What needs to be done
The result should be an exact copy of the data, free of pictures.

People photos with keypoints:
=-=-=-=-=
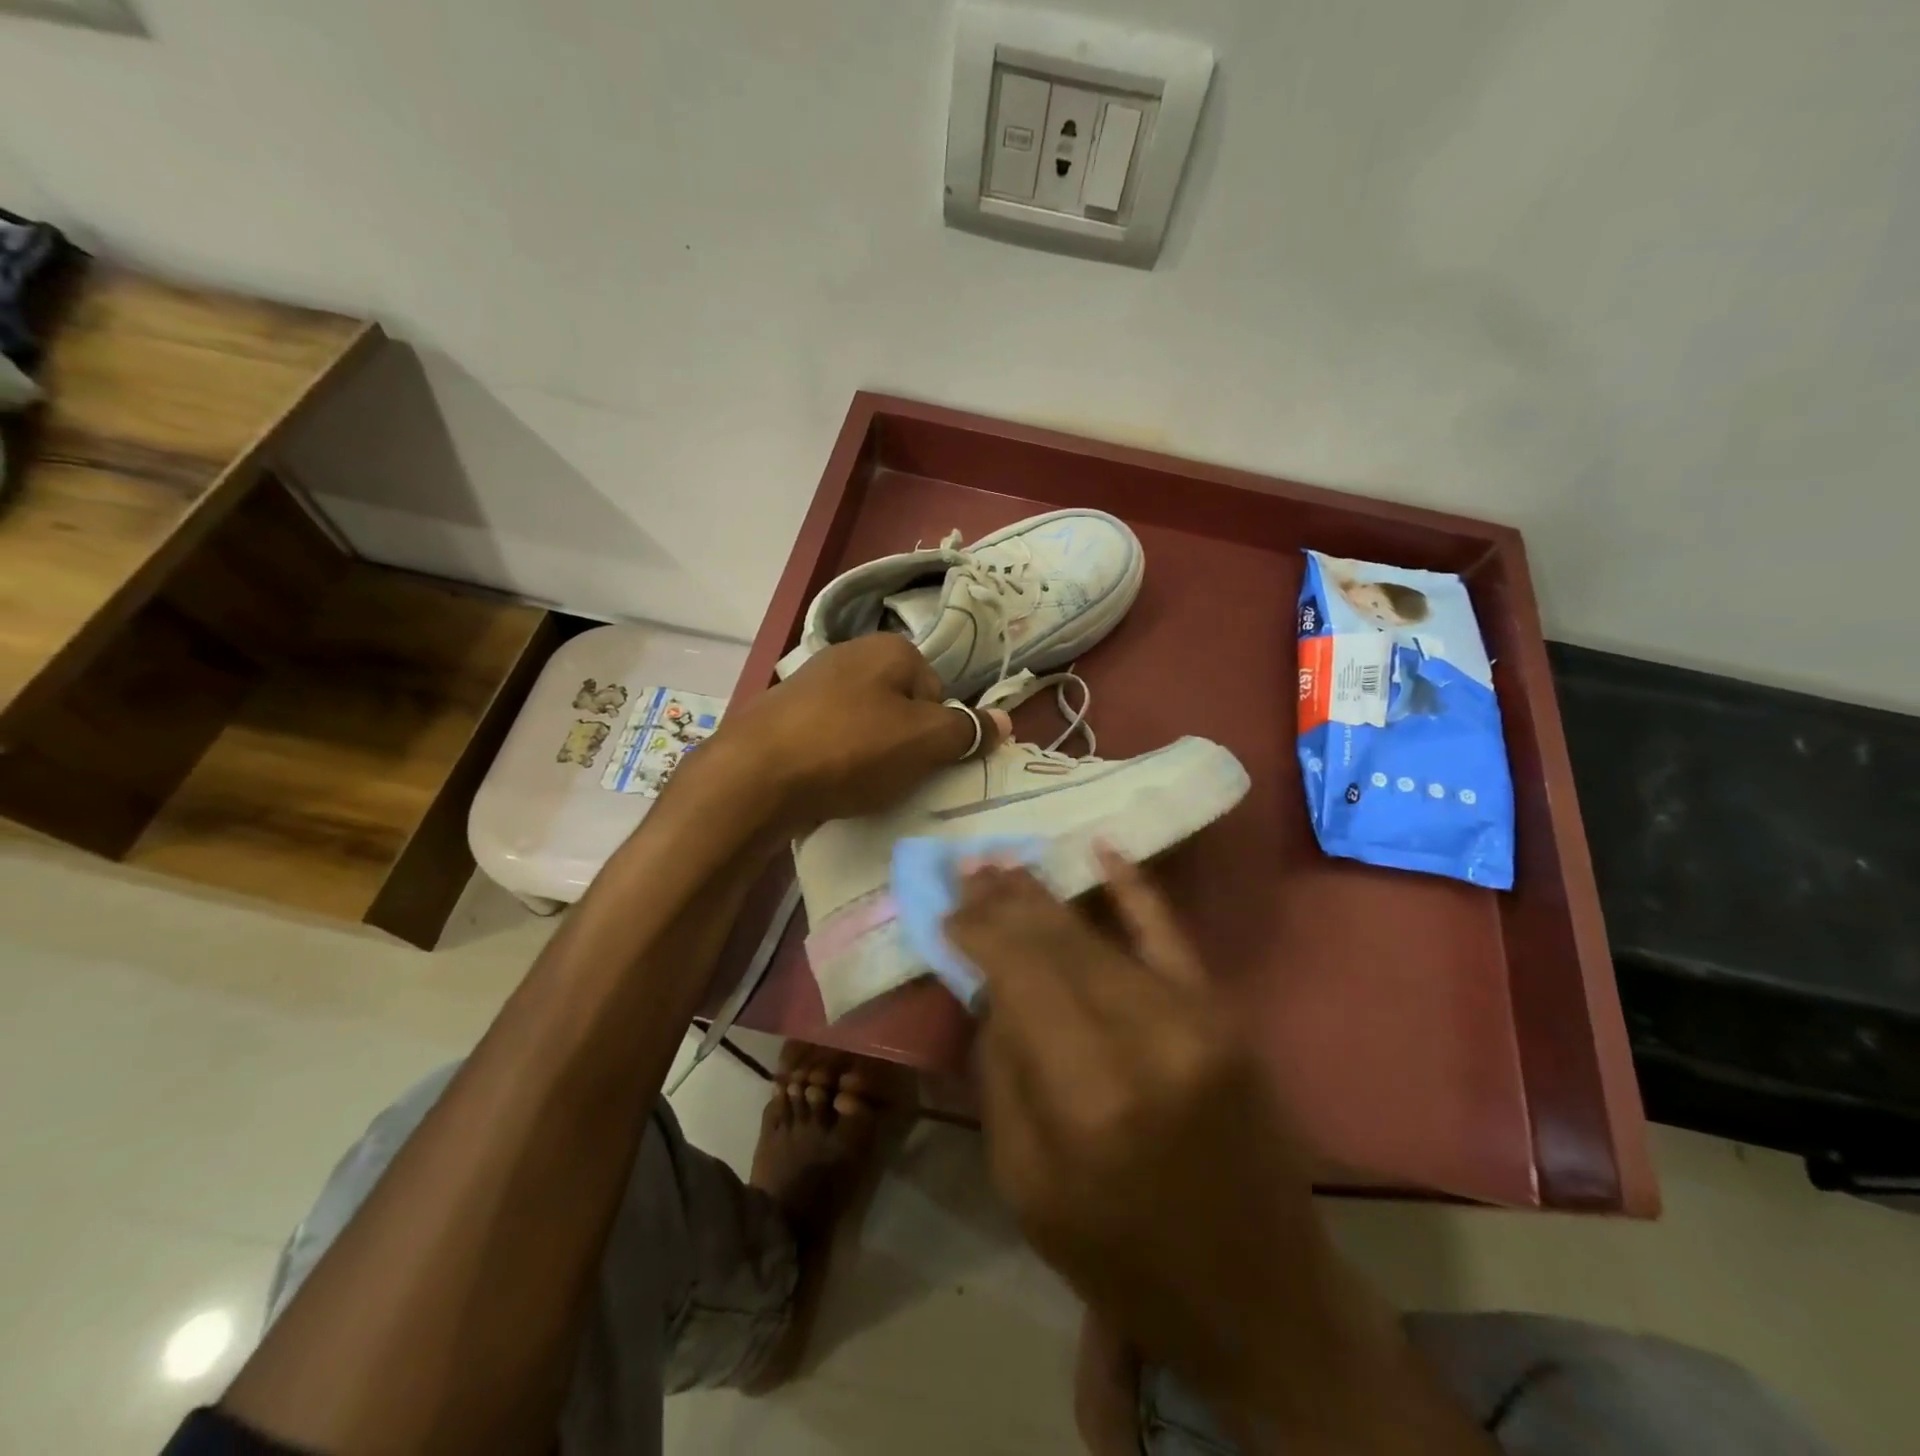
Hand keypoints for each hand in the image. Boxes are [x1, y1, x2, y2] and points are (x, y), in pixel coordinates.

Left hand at [705, 635, 1008, 831]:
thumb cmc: (851, 749)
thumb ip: (968, 731)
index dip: (937, 731)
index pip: (937, 692)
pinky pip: (828, 736)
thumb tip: (1005, 720)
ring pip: (864, 723)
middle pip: (901, 706)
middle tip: (893, 776)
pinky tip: (826, 781)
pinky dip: (834, 758)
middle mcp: (849, 653)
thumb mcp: (924, 742)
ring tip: (858, 783)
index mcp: (890, 648)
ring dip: (869, 753)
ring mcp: (810, 681)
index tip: (921, 761)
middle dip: (902, 742)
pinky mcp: (782, 713)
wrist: (754, 775)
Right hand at [946, 853, 1484, 1454]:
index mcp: (1086, 1096)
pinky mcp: (1225, 1013)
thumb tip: (989, 985)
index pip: (1019, 975)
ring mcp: (1196, 1017)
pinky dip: (1135, 889)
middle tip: (968, 867)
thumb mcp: (1025, 1184)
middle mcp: (1145, 1039)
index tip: (946, 907)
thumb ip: (1003, 1071)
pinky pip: (1171, 934)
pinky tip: (1103, 849)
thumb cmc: (1121, 1255)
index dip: (978, 932)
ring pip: (1101, 934)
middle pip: (1057, 944)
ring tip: (1005, 863)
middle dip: (1004, 902)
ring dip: (1047, 896)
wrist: (1258, 1294)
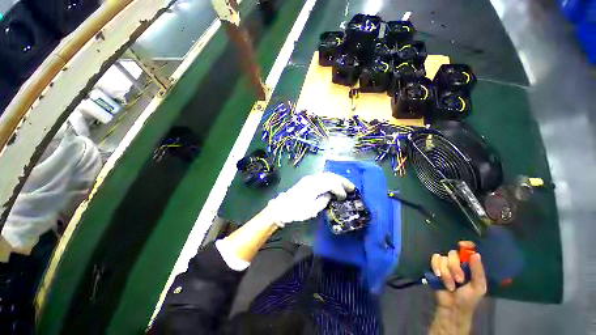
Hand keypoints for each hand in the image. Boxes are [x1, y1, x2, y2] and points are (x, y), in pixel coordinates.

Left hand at [265, 173, 354, 225]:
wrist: (282, 207)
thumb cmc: (296, 211)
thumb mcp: (311, 210)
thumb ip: (323, 201)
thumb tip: (330, 195)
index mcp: (314, 186)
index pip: (332, 183)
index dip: (340, 190)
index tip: (344, 198)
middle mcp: (313, 179)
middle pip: (331, 176)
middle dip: (343, 181)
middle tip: (352, 188)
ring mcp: (310, 178)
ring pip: (327, 175)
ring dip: (337, 179)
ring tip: (345, 185)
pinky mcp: (308, 180)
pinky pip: (323, 177)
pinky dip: (331, 180)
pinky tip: (334, 185)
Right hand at [430, 251, 485, 313]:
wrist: (452, 306)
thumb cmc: (468, 298)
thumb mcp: (478, 286)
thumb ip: (478, 271)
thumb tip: (476, 254)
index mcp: (469, 265)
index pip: (468, 249)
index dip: (465, 245)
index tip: (461, 245)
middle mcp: (457, 262)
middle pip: (453, 253)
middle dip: (455, 267)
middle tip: (459, 280)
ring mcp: (445, 264)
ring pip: (443, 258)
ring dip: (446, 273)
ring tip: (450, 284)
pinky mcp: (435, 266)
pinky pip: (434, 260)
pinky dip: (437, 268)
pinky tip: (439, 277)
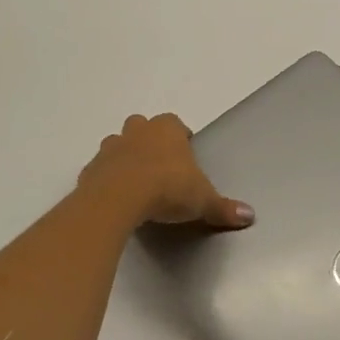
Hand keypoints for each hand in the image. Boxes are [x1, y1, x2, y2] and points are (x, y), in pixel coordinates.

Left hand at [75, 114, 254, 229]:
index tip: (185, 153)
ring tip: (136, 181)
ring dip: (125, 157)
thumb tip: (250, 216)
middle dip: (148, 140)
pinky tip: (116, 197)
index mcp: (167, 131)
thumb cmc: (168, 189)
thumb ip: (223, 208)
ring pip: (117, 144)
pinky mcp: (90, 170)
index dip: (180, 136)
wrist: (118, 199)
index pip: (175, 123)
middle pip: (141, 126)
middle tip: (160, 165)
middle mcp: (137, 132)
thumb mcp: (202, 201)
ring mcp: (110, 149)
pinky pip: (100, 169)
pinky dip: (106, 178)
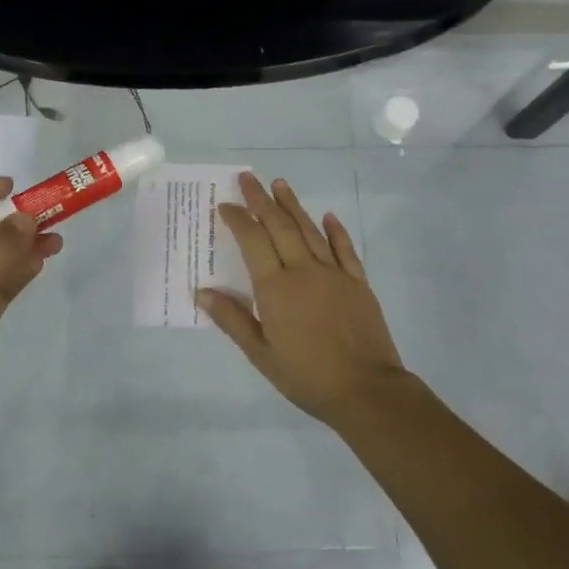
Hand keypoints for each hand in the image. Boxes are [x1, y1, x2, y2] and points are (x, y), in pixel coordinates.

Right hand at [196, 173, 407, 429]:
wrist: (366, 390)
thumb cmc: (307, 376)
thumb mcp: (261, 354)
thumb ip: (232, 319)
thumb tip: (201, 292)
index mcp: (276, 288)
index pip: (253, 241)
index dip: (239, 219)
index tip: (225, 205)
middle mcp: (304, 271)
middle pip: (279, 226)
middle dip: (262, 200)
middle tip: (248, 178)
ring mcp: (334, 273)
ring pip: (310, 230)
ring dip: (293, 206)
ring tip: (280, 184)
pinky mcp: (358, 282)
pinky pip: (345, 249)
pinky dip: (335, 230)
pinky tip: (327, 216)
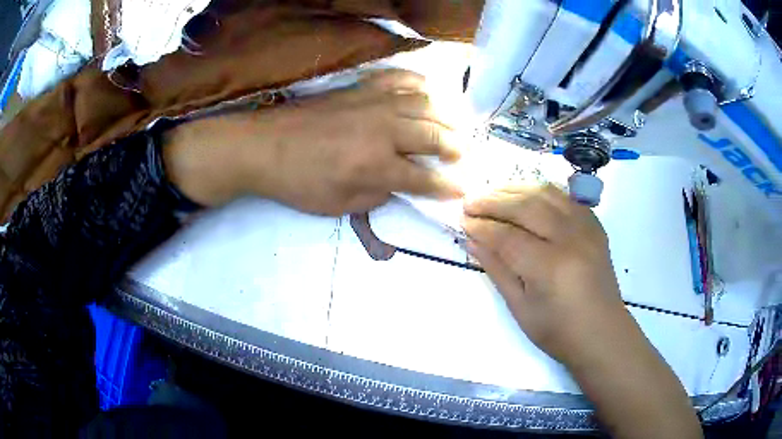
=-=-=-=-=
Answer section
Hand keypoints for each hand in the image. Boxes are [x1, y1, x2, y2] and points are (x, y), in pixel coordinates.

Left hand at [705, 635, 1008, 831]:
thumb cmc: (851, 749)
thumb ip: (968, 731)
index dip: (937, 731)
index pip: (937, 692)
pinky pip: (828, 736)
thumb tip: (1005, 720)
ring pip: (864, 723)
middle pip: (901, 706)
middle tip: (893, 776)
pinky tip: (826, 781)
pinky dip: (834, 758)
middle mcp: (849, 653)
thumb mcp: (924, 742)
ring tip: (858, 783)
index mcp: (890, 648)
ring dip: (869, 753)
ring mcp: (810, 681)
index tip: (921, 761)
middle dip: (902, 742)
pinky mcp: (782, 713)
wrist: (754, 775)
Right hand at [946, 853, 1484, 1454]:
index mcp: (1086, 1096)
pinky mcp: (1225, 1013)
thumb tip: (989, 985)
index pip: (1019, 975)
ring mcp: (1196, 1017)
pinky dip: (1135, 889)
middle tip: (968, 867)
thumb mcp: (1025, 1184)
middle mcp: (1145, 1039)
index tip: (946, 907)
thumb ip: (1003, 1071)
pinky pip: (1171, 934)
pinky tip: (1103, 849)
thumb cmc: (1121, 1255)
index dip: (978, 932)
ring pip: (1101, 934)
middle pip: (1057, 944)
ring tip: (1005, 863)
middle dip: (1004, 902)
ring dip: (1047, 896)
wrist: (1258, 1294)
Hand keypoints for each hand in the image. Boxes are [x1, y1, x2, y2] and points are (x, y), in pixel coordinates.

Left hand at [265, 173, 354, 225]:
wrist: (282, 207)
thumb cmc: (296, 211)
thumb mcp: (311, 210)
thumb ip: (323, 201)
thumb tip: (330, 195)
index mcp: (314, 186)
index pip: (332, 183)
index dip: (340, 190)
index tip: (344, 198)
middle mcp: (313, 179)
middle pip: (331, 176)
middle dip: (343, 181)
middle tip: (352, 188)
ring mcp: (310, 178)
ring pip: (327, 175)
ring dip: (337, 179)
ring tip: (345, 185)
pinky mcp: (308, 180)
pinky pip: (323, 177)
pinky dip: (331, 180)
pinky tip: (334, 185)
Right hand at [430, 251, 485, 313]:
wrist: (452, 306)
thumb cmc: (468, 298)
thumb mcp: (478, 286)
thumb ip: (478, 271)
thumb tip: (476, 254)
index mcp: (469, 265)
index pip: (468, 249)
index dip: (465, 245)
index tip: (461, 245)
middle mcp: (457, 262)
middle pip: (453, 253)
middle dip: (455, 267)
middle tip: (459, 280)
ring mcp: (445, 264)
ring pip: (443, 258)
ring dip: (446, 273)
ring tip: (450, 284)
pinky mcp: (435, 266)
pinky pip: (434, 260)
pinky dip: (437, 268)
pinky tip: (439, 277)
Hand keypoints for each hand in the image. Boxes are [x1, y1, x2, y2] and points are (x, y), in pixel coordinates.

Left hand at [75, 114, 254, 229]:
index tip: (185, 153)
ring tip: (136, 181)
ring dip: (125, 157)
thumb tip: (250, 216)
middle dip: (148, 140)
pinky tip: (116, 197)
index mcp: (167, 131)
thumb cmc: (168, 189)
thumb ip: (223, 208)
ring pip: (117, 144)
pinky mcp: (90, 170)
index dip: (180, 136)
wrist: (118, 199)
index pip: (175, 123)
middle pip: (141, 126)
middle tip: (160, 165)
middle mcp: (137, 132)
thumb mcp: (202, 201)
ring mcp: (110, 149)
pinky pip: (100, 169)
pinky dip: (106, 178)
Hand keypoints for each hand in the image. Boxes are [x1, y1, x2, y2] and points are (x, y), in pixel coordinates.

Right hand at [196, 173, 407, 429]:
wrist: (366, 390)
thumb cmc: (307, 376)
thumb mcp: (261, 354)
thumb ip: (232, 319)
thumb tip: (201, 292)
index mcp: (276, 288)
index pip: (253, 241)
index dip: (239, 219)
index tip: (225, 205)
middle mcp: (304, 271)
middle pip: (279, 226)
middle dip: (262, 200)
middle tip: (248, 178)
ring mcp: (334, 273)
ring pip: (310, 230)
ring dip: (293, 206)
ring tip: (280, 184)
pinky mcp: (358, 282)
pinky pip: (345, 249)
pinky dip: (335, 230)
pinky tip: (327, 216)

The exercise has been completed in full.